You’re finally getting ready to build your personal website. You know where you should start and (basically) what steps you must take to build a working web platform. But you’re less certain about the details.ย
What, exactly, should your personal website look like? Which elements must it include and which can it do without?
You don’t know the answers to these questions yet, but you don’t have long to wait. Keep reading to get up to speed on the nine essential elements of a personal website and a few bonus tips to get the most mileage out of them.
1. A Professional-Sounding Domain Extension
First things first. If you don’t have a domain name yet, you need to get one. And you need to make sure it’s suitably professional.
This has only become more important as the number of available domain extensions has grown. Tempting as it is to test out newfangled options like “.biz” or “.mobi,” you don’t need to reinvent the wheel here. Stick to tried-and-true formulations like “.com” or “.org.”
2. An Eye-Catching Cover or Background Photo
Your website’s cover photo (or background photo, depending on the layout) is literally the first thing most visitors see. Make sure it represents your personal brand or what your organization stands for and isn’t open to interpretation. The website for Paul Esterhuizen, an entrepreneur and philanthropist from South Africa, is a great example: a simple, high-definition photo that shows the site’s subject at ease but is unmistakably professional.
3. A Value Proposition “Above the Fold”
Your website needs to include a distilled encapsulation of your professional value in a highly visible location. Ideally, this is the site’s home page or “about” page. In either case, your value proposition – a sentence or two that captures your value – should be “above the fold.” The visitor shouldn’t have to scroll to find it.
4. Headers That Include Your Name (And Other Keywords You Want to Rank For)
Your website’s “about” page should include section headers (H2 or H3) that include your full name and any other keywords you want to rank for. Those keywords might include the name of your organization, your professional role, and/or your geographical location.
5. Clearly Visible Social Buttons
Your website isn’t the only digital property you control. Nor is it the only digital property you’d like your followers to check out. Make sure they can easily reach the others by including highly visible social buttons on your website’s homepage and “about” page, at least.

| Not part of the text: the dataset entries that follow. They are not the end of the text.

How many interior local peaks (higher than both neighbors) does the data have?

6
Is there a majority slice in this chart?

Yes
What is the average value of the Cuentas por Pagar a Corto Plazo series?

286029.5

These should point to any social media platform you use for professional purposes: LinkedIn, Twitter, Facebook, you name it.

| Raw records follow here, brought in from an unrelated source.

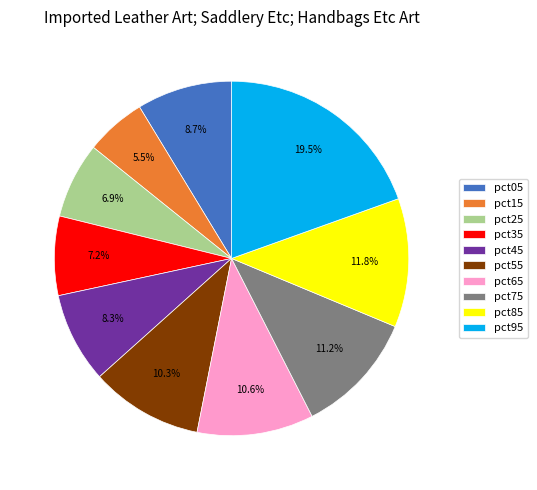

To the nearest percent, what portion does pct05 represent?

9%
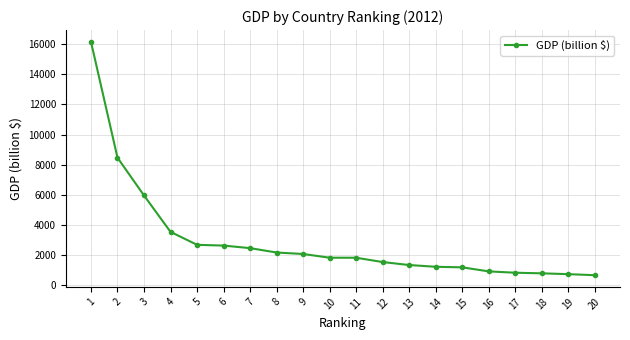

What is the value of the 18th point from the left?

789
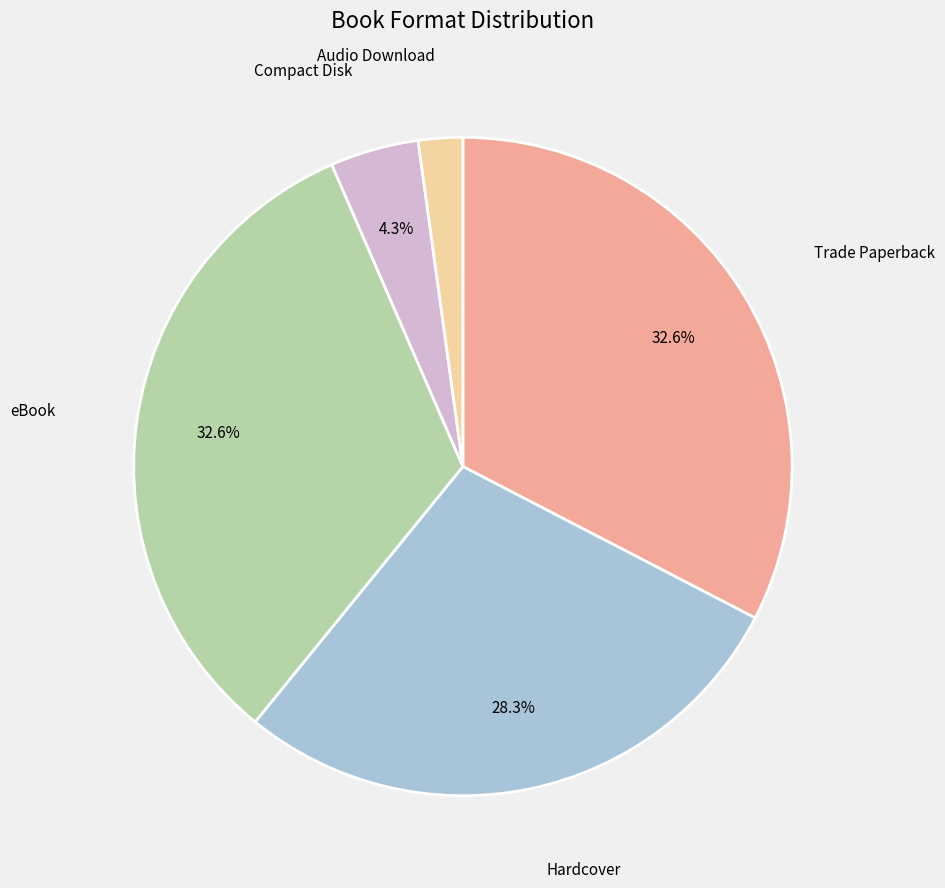

Count the number of slices in the pie.

5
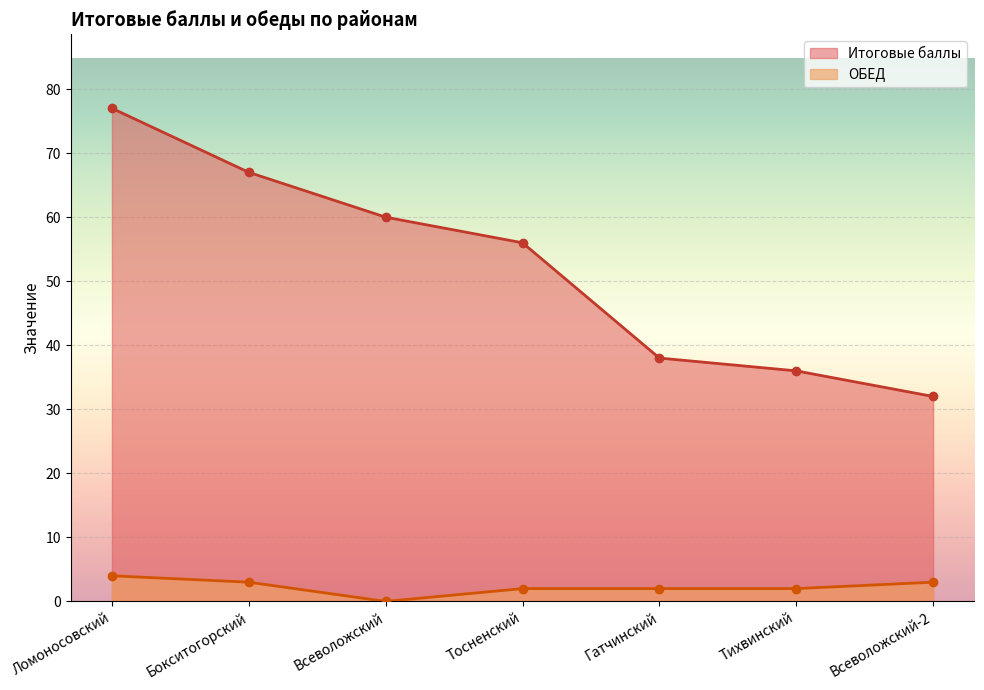

How many lines are shown in the chart?

2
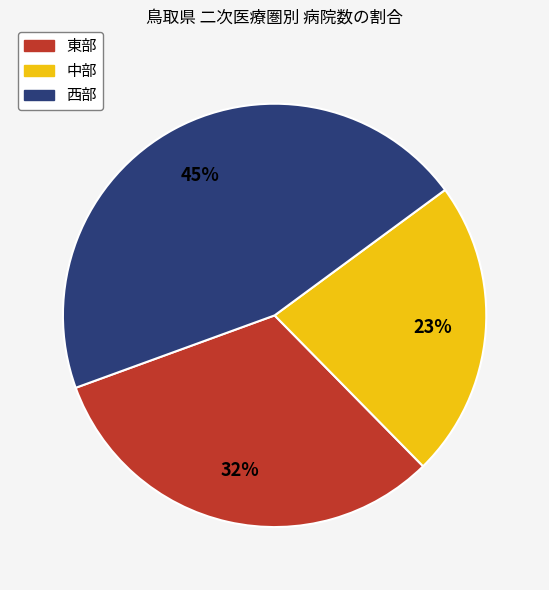

True or false: 東部 accounts for 20% of the total.

False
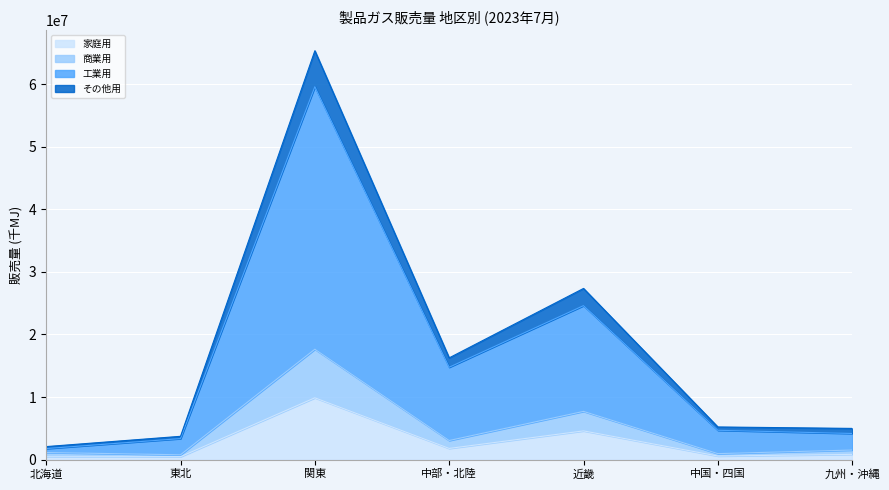

Is the value of その他用 at 東北 greater than the value of 家庭用 at 関東?

No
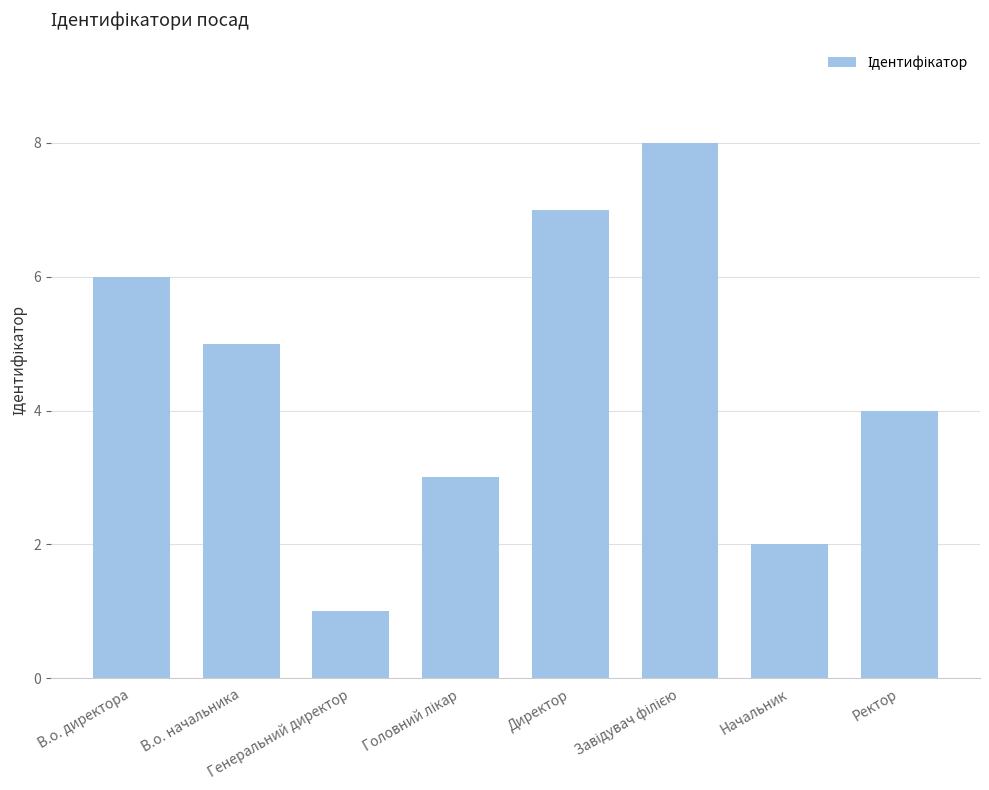

How many values are between 3 and 7?

5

6. A Contact Form (But Not on the Front Page)
Your contact form shouldn’t be the first thing your site visitors see. But it shouldn’t be difficult to find either. House it under a “contact” tab or at the bottom of relevant subpages, such as your services pages.

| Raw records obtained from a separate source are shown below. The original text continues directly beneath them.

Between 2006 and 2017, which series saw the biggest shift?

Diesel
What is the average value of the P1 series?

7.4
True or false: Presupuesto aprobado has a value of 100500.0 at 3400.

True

7. A Blog or Articles Section
Content is king, as they say. House yours in a blog or “knowledge base” that showcases your professional expertise and positions you as someone whose opinion carries weight. Optimize this content for organic search using your website builder’s built-in SEO tools as well.
8. A Multimedia Content Vertical That Teases Your Offsite Channels
Your website probably can’t support a vast library of videos. It should be more than a text-and-still-images affair, however. Work on building a small repository of multimedia content, including basic live-action videos and animated infographics, that teases the broader repository you’ve (hopefully) created and housed offsite on channels like YouTube and Pinterest.
9. A Personalized Logo (Even If You’re Not Selling Anything on the Site)
High-achieving solo athletes have logos of their own. Why shouldn’t high-achieving professionals and business owners? Head to Upwork or DesignCrowd and commission a freelance designer to create a unique logo that captures the essence of your brand. And don’t worry about the cost; it’ll pay for itself many times over.
The World Is Watching. Time to Step Up.
Once you find the best website builder for small business, build an impressive website and take it online, you become a citizen of the public domain, and the world around you changes for good.ย
That’s not hyperbole, unfortunately. Your website might not get the traffic of a high-ranking powerhouse like Amazon or Facebook, but it may begin to attract a steady trickle of visitors almost immediately. Play your cards right and that trickle might just turn into a lively flow.
More visitors means more eyes on the content you create. And, in turn, more eyes on you. A great website – one that keeps up with the relentless pace of change around it – ensures that these eyes like what they see and reward its creator’s efforts.
The world is watching. It’s time to reap the reward with a website that’s every bit as impressive as the person behind it.